DATA IN THIS EXERCISE:
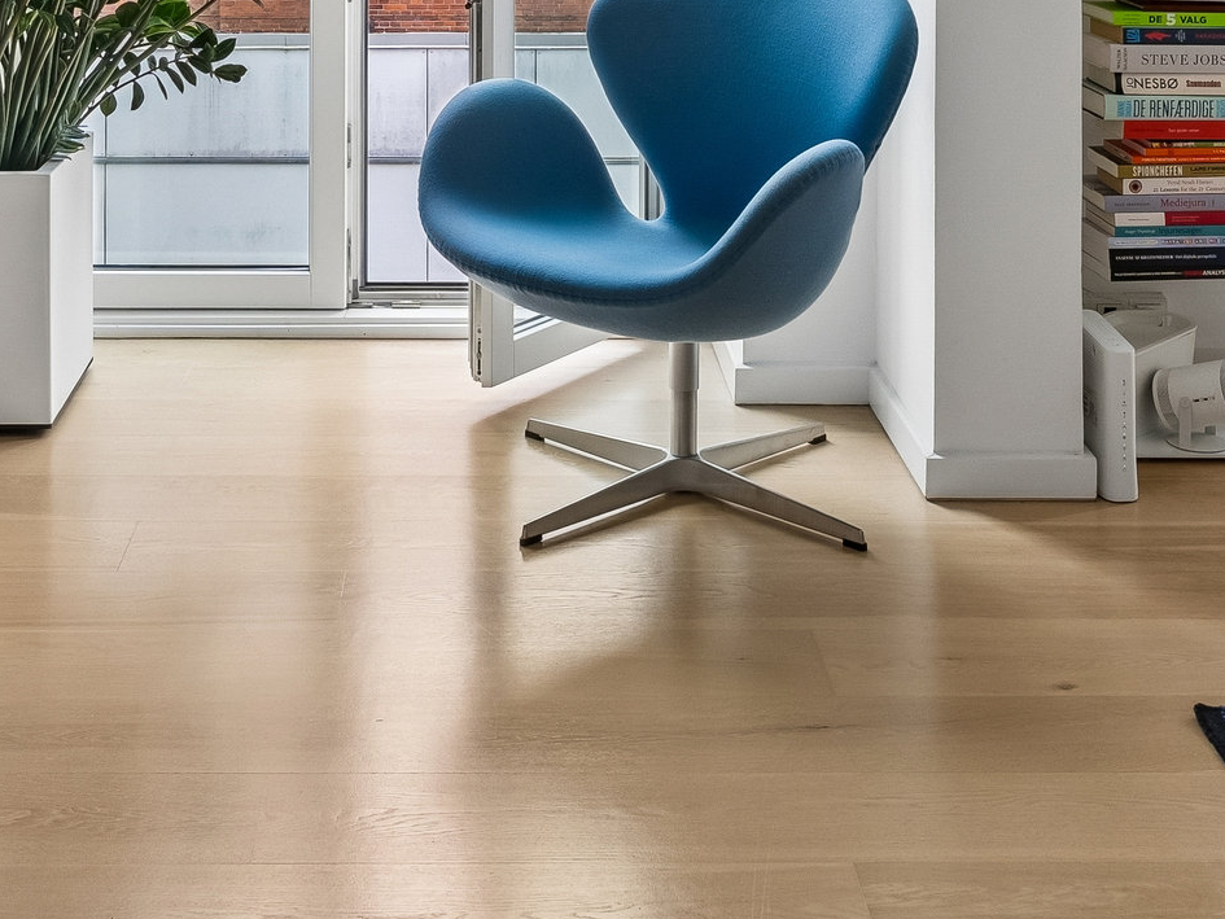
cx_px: 489
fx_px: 2123
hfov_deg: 32.1
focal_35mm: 60
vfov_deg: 22.1
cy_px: -255
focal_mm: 13.1
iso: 400
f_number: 7.1
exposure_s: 1/40
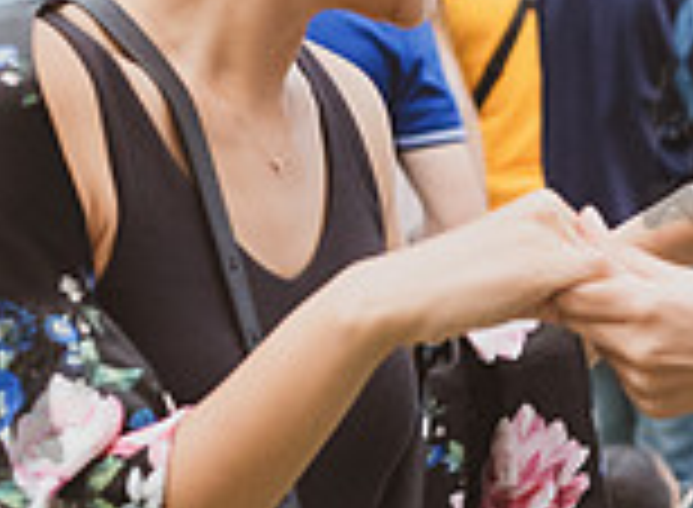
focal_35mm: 239
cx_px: 635
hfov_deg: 8.3
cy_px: 196
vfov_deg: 6.1
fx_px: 4748
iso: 2000
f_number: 4.5
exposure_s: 1/160
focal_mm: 50
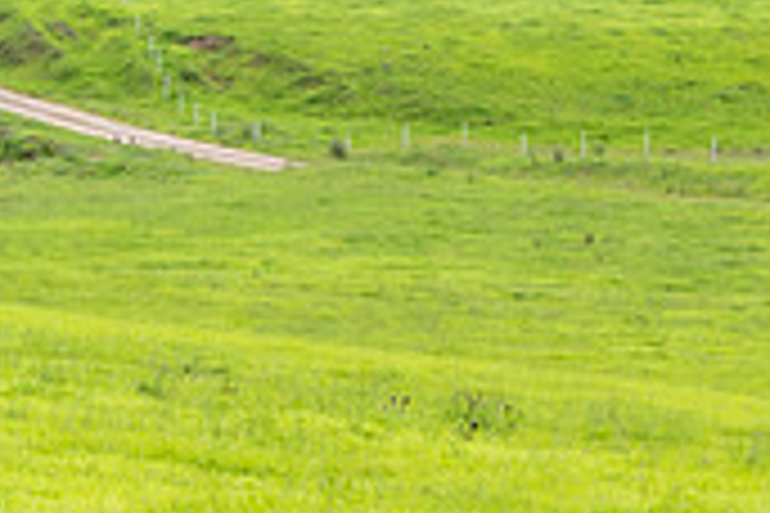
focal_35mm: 357
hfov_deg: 5.8
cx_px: 747
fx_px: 7635
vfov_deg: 3.8
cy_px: -277
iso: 200
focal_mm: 70
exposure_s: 1/160
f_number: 8
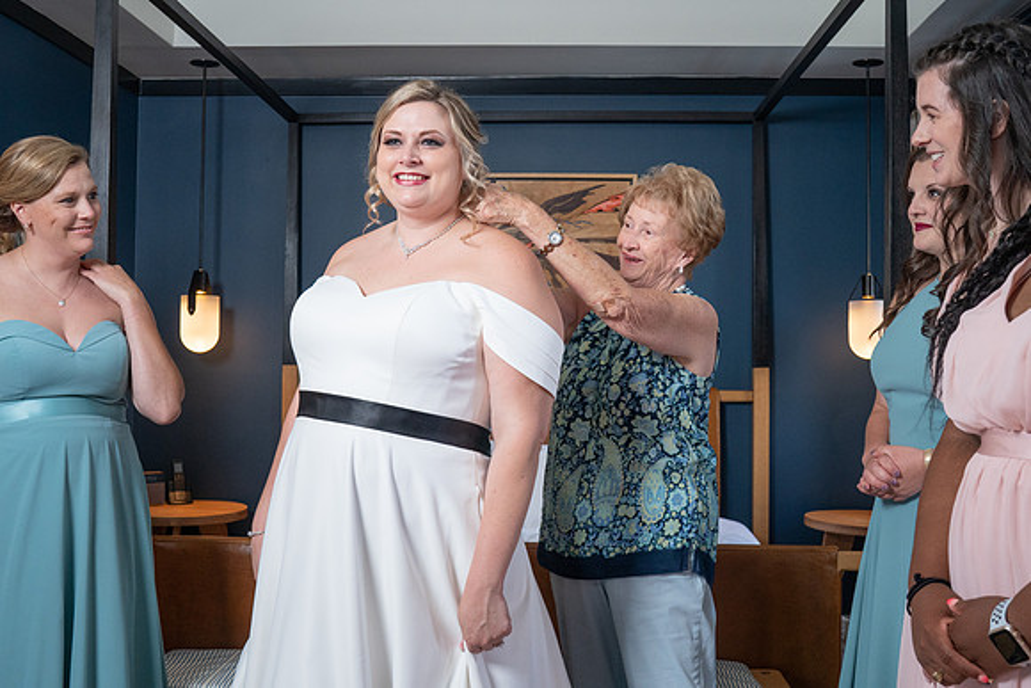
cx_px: 533
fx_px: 1204
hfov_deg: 46.4
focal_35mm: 42
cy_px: 343
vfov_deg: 31.9
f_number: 6.3
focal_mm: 35
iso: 2000
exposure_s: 1/200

WHAT IS REQUIRED: Starting with the line that contains "focal_35mm: 357", reproduce every line to the end of the material above, both end lines included, exactly and with no pictures.

ANSWER SPACE:
focal_35mm: 357
hfov_deg: 5.8
cx_px: 747
fx_px: 7635
vfov_deg: 3.8
cy_px: -277
iso: 200
focal_mm: 70
exposure_s: 1/160
f_number: 8
cx_px: 533
fx_px: 1204
hfov_deg: 46.4
focal_35mm: 42
cy_px: 343
vfov_deg: 31.9
f_number: 6.3
focal_mm: 35
iso: 2000
exposure_s: 1/200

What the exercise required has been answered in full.